## Assignment
Return all the entries exactly, keeping pictures out.

## Records provided
****

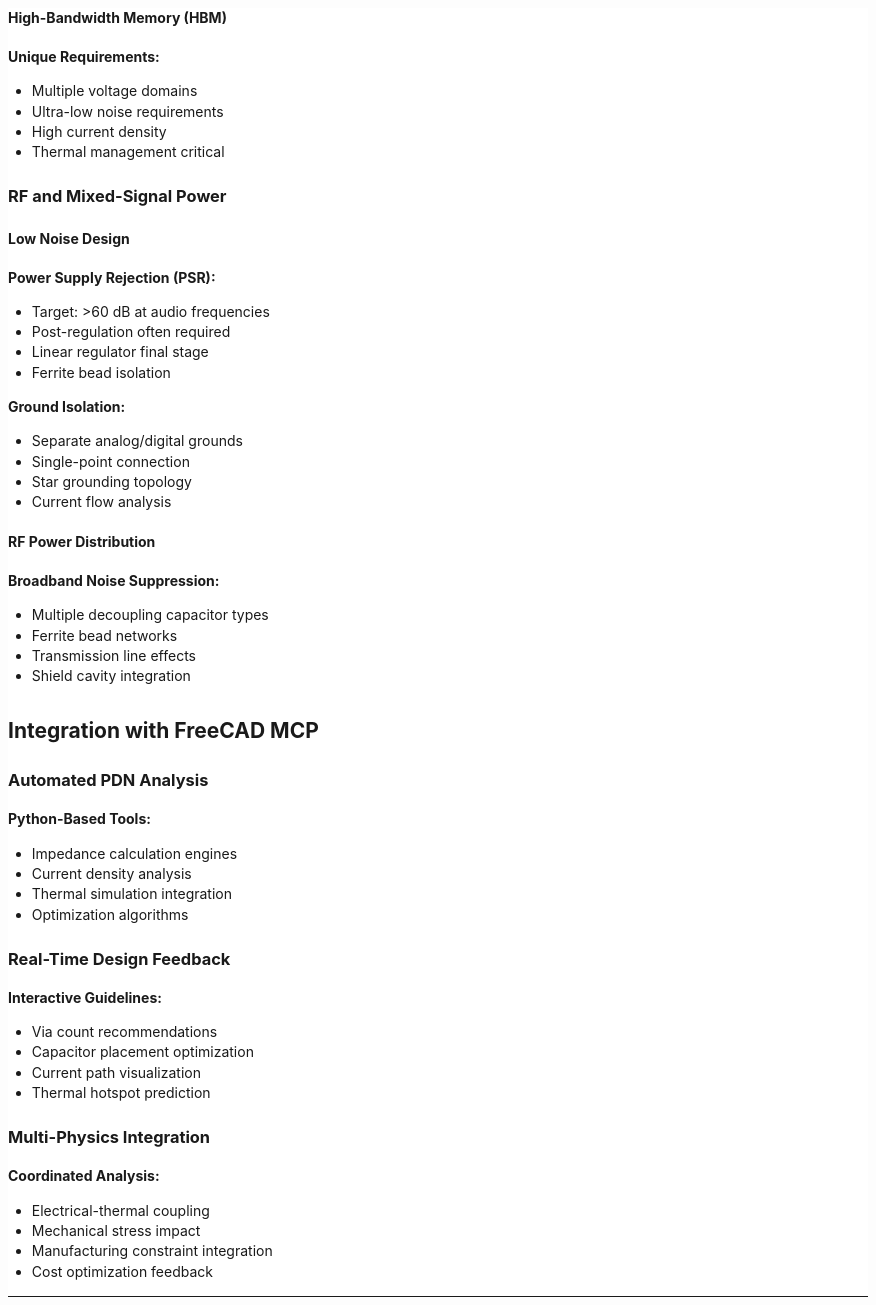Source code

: #### High-Bandwidth Memory (HBM)
**Unique Requirements:**
- Multiple voltage domains
- Ultra-low noise requirements
- High current density
- Thermal management critical

### RF and Mixed-Signal Power

#### Low Noise Design
**Power Supply Rejection (PSR):**
- Target: >60 dB at audio frequencies
- Post-regulation often required
- Linear regulator final stage
- Ferrite bead isolation

**Ground Isolation:**
- Separate analog/digital grounds
- Single-point connection
- Star grounding topology
- Current flow analysis

#### RF Power Distribution
**Broadband Noise Suppression:**
- Multiple decoupling capacitor types
- Ferrite bead networks
- Transmission line effects
- Shield cavity integration

## Integration with FreeCAD MCP

### Automated PDN Analysis
**Python-Based Tools:**
- Impedance calculation engines
- Current density analysis
- Thermal simulation integration
- Optimization algorithms

### Real-Time Design Feedback
**Interactive Guidelines:**
- Via count recommendations
- Capacitor placement optimization
- Current path visualization
- Thermal hotspot prediction

### Multi-Physics Integration
**Coordinated Analysis:**
- Electrical-thermal coupling
- Mechanical stress impact
- Manufacturing constraint integration
- Cost optimization feedback

---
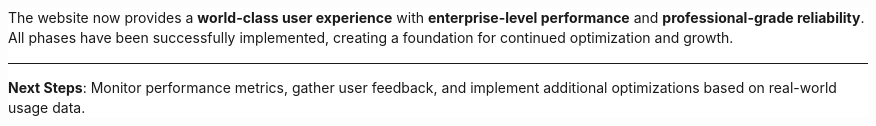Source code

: The website now provides a **world-class user experience** with **enterprise-level performance** and **professional-grade reliability**. All phases have been successfully implemented, creating a foundation for continued optimization and growth.

---

**Next Steps**: Monitor performance metrics, gather user feedback, and implement additional optimizations based on real-world usage data.
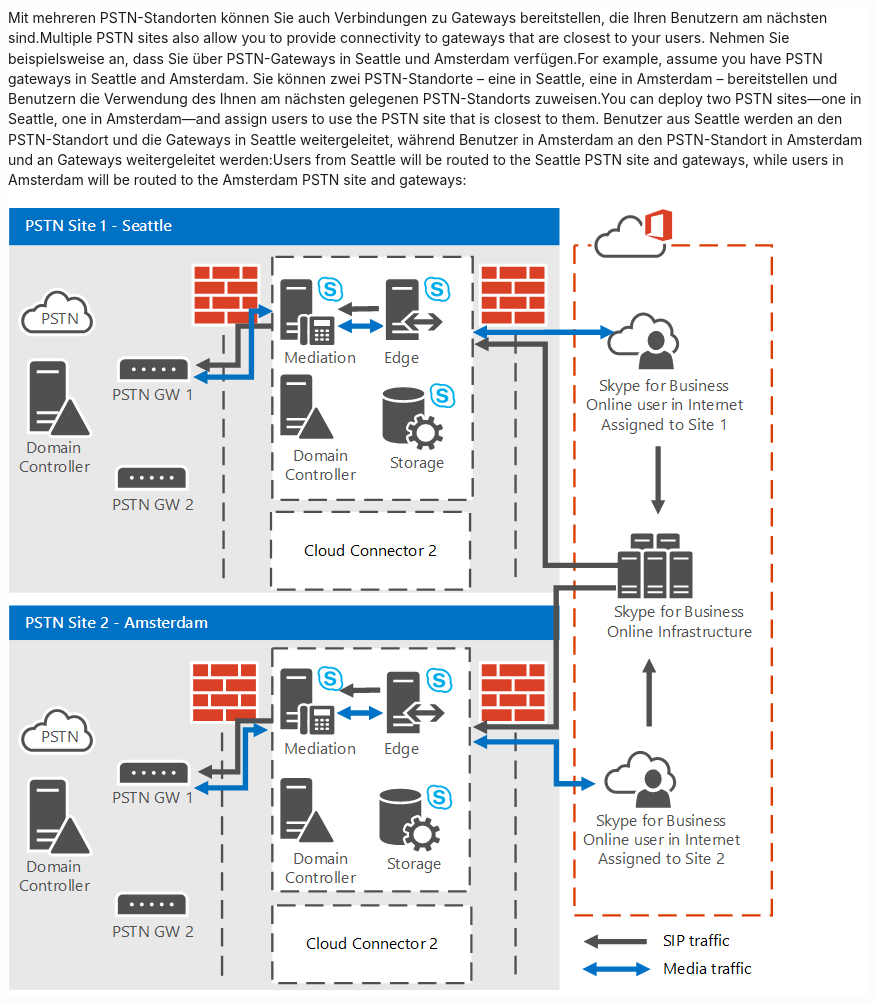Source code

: <span data-ttu-id="d8a02-232">Mit mehreren PSTN-Standorten können Sie auch Verbindungen zu Gateways bereitstellen, die Ihren Benutzern am nächsten sind.</span><span class="sxs-lookup"><span data-stu-id="d8a02-232">Multiple PSTN sites also allow you to provide connectivity to gateways that are closest to your users.</span></span> <span data-ttu-id="d8a02-233">Nehmen Sie beispielsweise an, dass Sie über PSTN-Gateways in Seattle und Amsterdam verfügen.</span><span class="sxs-lookup"><span data-stu-id="d8a02-233">For example, assume you have PSTN gateways in Seattle and Amsterdam.</span></span> <span data-ttu-id="d8a02-234">Sie können zwei PSTN-Standorte – eine in Seattle, eine in Amsterdam – bereitstellen und Benutzern die Verwendung des Ihnen am nächsten gelegenen PSTN-Standorts zuweisen.</span><span class="sxs-lookup"><span data-stu-id="d8a02-234">You can deploy two PSTN sites—one in Seattle, one in Amsterdam—and assign users to use the PSTN site that is closest to them.</span></span> <span data-ttu-id="d8a02-235">Benutzer aus Seattle werden an den PSTN-Standort und die Gateways in Seattle weitergeleitet, während Benutzer in Amsterdam an den PSTN-Standort in Amsterdam und an Gateways weitergeleitet werden:</span><span class="sxs-lookup"><span data-stu-id="d8a02-235">Users from Seattle will be routed to the Seattle PSTN site and gateways, while users in Amsterdam will be routed to the Amsterdam PSTN site and gateways:</span></span>

![Cloud Connector Edition innerhalb von 2 PSTN-Standorten](../../media/16ead6d3-67da-4e71-b4d5-d895b4c9384e.png)
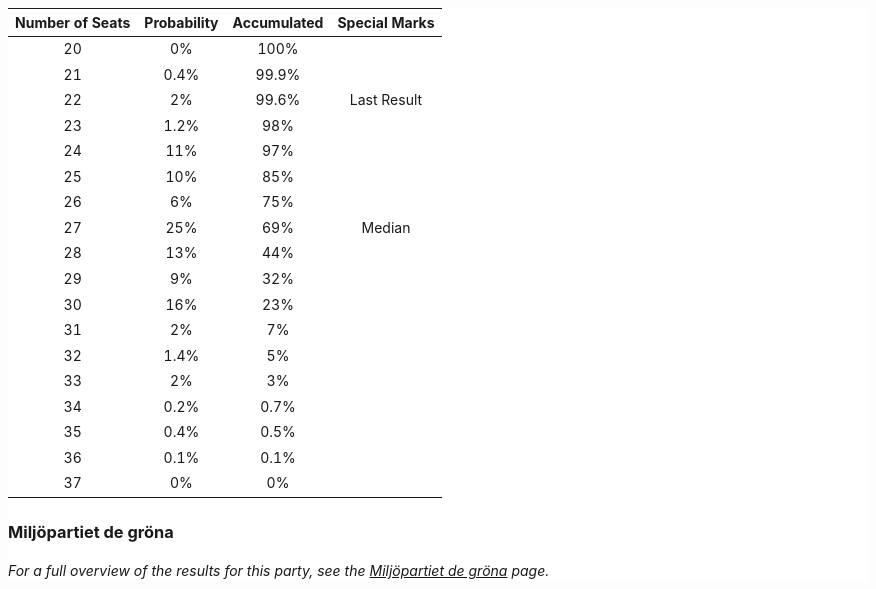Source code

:| Number of Seats | Probability | Accumulated | Special Marks |
|:---------------:|:-----------:|:-----------:|:-------------:|
| 20 | 0% | 100% |  |
| 21 | 0.4% | 99.9% |  |
| 22 | 2% | 99.6% | Last Result |
| 23 | 1.2% | 98% |  |
| 24 | 11% | 97% |  |
| 25 | 10% | 85% |  |
| 26 | 6% | 75% |  |
| 27 | 25% | 69% | Median |
| 28 | 13% | 44% |  |
| 29 | 9% | 32% |  |
| 30 | 16% | 23% |  |
| 31 | 2% | 7% |  |
| 32 | 1.4% | 5% |  |
| 33 | 2% | 3% |  |
| 34 | 0.2% | 0.7% |  |
| 35 | 0.4% | 0.5% |  |
| 36 | 0.1% | 0.1% |  |
| 37 | 0% | 0% |  |

### Miljöpartiet de gröna

*For a full overview of the results for this party, see the [Miljöpartiet de gröna](party-miljöpartietdegröna.html) page.*
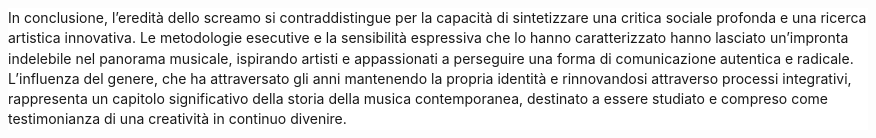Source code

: In conclusione, l’eredità dello screamo si contraddistingue per la capacità di sintetizzare una
critica sociale profonda e una ricerca artistica innovativa. Le metodologie esecutive e la
sensibilità espressiva che lo hanno caratterizzato hanno lasciato un’impronta indelebile nel
panorama musicale, ispirando artisti e appassionati a perseguire una forma di comunicazione
autentica e radicale. L’influenza del genere, che ha attraversato gli anni mantenendo la propria
identità e rinnovandosi attraverso processi integrativi, rappresenta un capitolo significativo della
storia della musica contemporanea, destinato a essere studiato e compreso come testimonianza di una
creatività in continuo divenire.
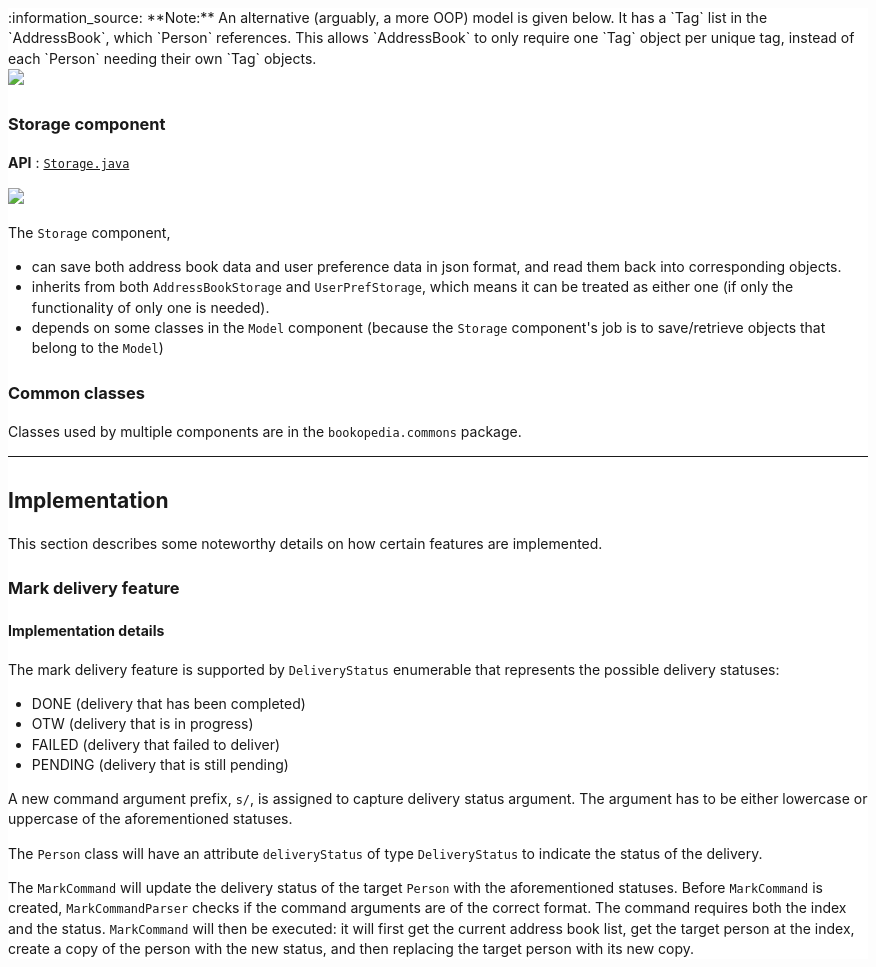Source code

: <div markdown="span" class="alert alert-info">:information_source: **Note:** An alternative (arguably, a more OOP) model is given below. It has a `Tag` list in the `AddressBook`, which `Person` references. This allows `AddressBook` to only require one `Tag` object per unique tag, instead of each `Person` needing their own `Tag` objects.<br>

<img src="images/BetterModelClassDiagram.png" width="450" />

</div>


### Storage component

**API** : [`Storage.java`](https://github.com/AY2223S2-CS2103-W16-1/tp/blob/master/src/main/java/bookopedia/storage/Storage.java)

<img src="images/StorageClassDiagram.png" width="550" />

The `Storage` component,
* can save both address book data and user preference data in json format, and read them back into corresponding objects.
* inherits from both `AddressBookStorage` and `UserPrefStorage`, which means it can be treated as either one (if only the functionality of only one is needed).
* depends on some classes in the `Model` component (because the `Storage` component's job is to save/retrieve objects that belong to the `Model`)

### Common classes

Classes used by multiple components are in the `bookopedia.commons` package.

--------------------------------------------------------------------------------------------------------------------

## **Implementation**

This section describes some noteworthy details on how certain features are implemented.

### Mark delivery feature

#### Implementation details

The mark delivery feature is supported by `DeliveryStatus` enumerable that represents the possible delivery statuses:
- DONE (delivery that has been completed)
- OTW (delivery that is in progress)
- FAILED (delivery that failed to deliver)
- PENDING (delivery that is still pending)

A new command argument prefix, `s/`, is assigned to capture delivery status argument. The argument has to be either lowercase or uppercase of the aforementioned statuses.

The `Person` class will have an attribute `deliveryStatus` of type `DeliveryStatus` to indicate the status of the delivery.

The `MarkCommand` will update the delivery status of the target `Person` with the aforementioned statuses. Before `MarkCommand` is created, `MarkCommandParser` checks if the command arguments are of the correct format. The command requires both the index and the status. `MarkCommand` will then be executed: it will first get the current address book list, get the target person at the index, create a copy of the person with the new status, and then replacing the target person with its new copy.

****

## Written response
Source code

: #### High-Bandwidth Memory (HBM)
**Unique Requirements:**
- Multiple voltage domains
- Ultra-low noise requirements
- High current density
- Thermal management critical

### RF and Mixed-Signal Power

#### Low Noise Design
**Power Supply Rejection (PSR):**
- Target: >60 dB at audio frequencies
- Post-regulation often required
- Linear regulator final stage
- Ferrite bead isolation

**Ground Isolation:**
- Separate analog/digital grounds
- Single-point connection
- Star grounding topology
- Current flow analysis

#### RF Power Distribution
**Broadband Noise Suppression:**
- Multiple decoupling capacitor types
- Ferrite bead networks
- Transmission line effects
- Shield cavity integration

## Integration with FreeCAD MCP

### Automated PDN Analysis
**Python-Based Tools:**
- Impedance calculation engines
- Current density analysis
- Thermal simulation integration
- Optimization algorithms

### Real-Time Design Feedback
**Interactive Guidelines:**
- Via count recommendations
- Capacitor placement optimization
- Current path visualization
- Thermal hotspot prediction

### Multi-Physics Integration
**Coordinated Analysis:**
- Electrical-thermal coupling
- Mechanical stress impact
- Manufacturing constraint integration
- Cost optimization feedback

---
Source code

: The website now provides a **world-class user experience** with **enterprise-level performance** and **professional-grade reliability**. All phases have been successfully implemented, creating a foundation for continued optimization and growth.

---

**Next Steps**: Monitor performance metrics, gather user feedback, and implement additional optimizations based on real-world usage data.
Source code

: <span data-ttu-id="d8a02-232">Mit mehreren PSTN-Standorten können Sie auch Verbindungen zu Gateways bereitstellen, die Ihren Benutzern am nächsten sind.</span><span class="sxs-lookup"><span data-stu-id="d8a02-232">Multiple PSTN sites also allow you to provide connectivity to gateways that are closest to your users.</span></span> <span data-ttu-id="d8a02-233">Nehmen Sie beispielsweise an, dass Sie über PSTN-Gateways in Seattle und Amsterdam verfügen.</span><span class="sxs-lookup"><span data-stu-id="d8a02-233">For example, assume you have PSTN gateways in Seattle and Amsterdam.</span></span> <span data-ttu-id="d8a02-234">Sie können zwei PSTN-Standorte – eine in Seattle, eine in Amsterdam – bereitstellen und Benutzern die Verwendung des Ihnen am nächsten gelegenen PSTN-Standorts zuweisen.</span><span class="sxs-lookup"><span data-stu-id="d8a02-234">You can deploy two PSTN sites—one in Seattle, one in Amsterdam—and assign users to use the PSTN site that is closest to them.</span></span> <span data-ttu-id="d8a02-235">Benutzer aus Seattle werden an den PSTN-Standort und die Gateways in Seattle weitergeleitet, während Benutzer in Amsterdam an den PSTN-Standort in Amsterdam und an Gateways weitergeleitet werden:</span><span class="sxs-lookup"><span data-stu-id="d8a02-235">Users from Seattle will be routed to the Seattle PSTN site and gateways, while users in Amsterdam will be routed to the Amsterdam PSTN site and gateways:</span></span>

![Cloud Connector Edition innerhalb von 2 PSTN-Standorten](../../media/16ead6d3-67da-4e71-b4d5-d895b4c9384e.png)
Source code

:| Number of Seats | Probability | Accumulated | Special Marks |
|:---------------:|:-----------:|:-----------:|:-------------:|
| 20 | 0% | 100% |  |
| 21 | 0.4% | 99.9% |  |
| 22 | 2% | 99.6% | Last Result |
| 23 | 1.2% | 98% |  |
| 24 | 11% | 97% |  |
| 25 | 10% | 85% |  |
| 26 | 6% | 75% |  |
| 27 | 25% | 69% | Median |
| 28 | 13% | 44% |  |
| 29 | 9% | 32% |  |
| 30 | 16% | 23% |  |
| 31 | 2% | 7% |  |
| 32 | 1.4% | 5% |  |
| 33 | 2% | 3% |  |
| 34 | 0.2% | 0.7% |  |
| 35 | 0.4% | 0.5% |  |
| 36 | 0.1% | 0.1% |  |
| 37 | 0% | 0% |  |

### Miljöpartiet de gröna

*For a full overview of the results for this party, see the [Miljöpartiet de gröna](party-miljöpartietdegröna.html) page.*
Source code

: In conclusione, l’eredità dello screamo si contraddistingue per la capacità di sintetizzare una
critica sociale profonda e una ricerca artistica innovativa. Le metodologie esecutive e la
sensibilità espressiva che lo hanno caratterizzato hanno lasciato un’impronta indelebile nel
panorama musicale, ispirando artisti e appassionati a perseguire una forma di comunicazione
autentica e radicale. L’influenza del genere, che ha attraversato gli anni mantenendo la propria
identità e rinnovandosi attraverso processi integrativi, rappresenta un capitolo significativo della
storia della musica contemporanea, destinato a essere studiato e compreso come testimonianza di una
creatività in continuo divenire.
Source code

: <div markdown="span" class="alert alert-info">:information_source: **Note:** An alternative (arguably, a more OOP) model is given below. It has a `Tag` list in the `AddressBook`, which `Person` references. This allows `AddressBook` to only require one `Tag` object per unique tag, instead of each `Person` needing their own `Tag` objects.<br>

<img src="images/BetterModelClassDiagram.png" width="450" />

</div>


### Storage component

**API** : [`Storage.java`](https://github.com/AY2223S2-CS2103-W16-1/tp/blob/master/src/main/java/bookopedia/storage/Storage.java)

<img src="images/StorageClassDiagram.png" width="550" />

The `Storage` component,
* can save both address book data and user preference data in json format, and read them back into corresponding objects.
* inherits from both `AddressBookStorage` and `UserPrefStorage`, which means it can be treated as either one (if only the functionality of only one is needed).
* depends on some classes in the `Model` component (because the `Storage` component's job is to save/retrieve objects that belong to the `Model`)

### Common classes

Classes used by multiple components are in the `bookopedia.commons` package.

--------------------------------------------------------------------------------------------------------------------

## **Implementation**

This section describes some noteworthy details on how certain features are implemented.

### Mark delivery feature

#### Implementation details

The mark delivery feature is supported by `DeliveryStatus` enumerable that represents the possible delivery statuses:
- DONE (delivery that has been completed)
- OTW (delivery that is in progress)
- FAILED (delivery that failed to deliver)
- PENDING (delivery that is still pending)

A new command argument prefix, `s/`, is assigned to capture delivery status argument. The argument has to be either lowercase or uppercase of the aforementioned statuses.

The `Person` class will have an attribute `deliveryStatus` of type `DeliveryStatus` to indicate the status of the delivery.

The `MarkCommand` will update the delivery status of the target `Person` with the aforementioned statuses. Before `MarkCommand` is created, `MarkCommandParser` checks if the command arguments are of the correct format. The command requires both the index and the status. `MarkCommand` will then be executed: it will first get the current address book list, get the target person at the index, create a copy of the person with the new status, and then replacing the target person with its new copy.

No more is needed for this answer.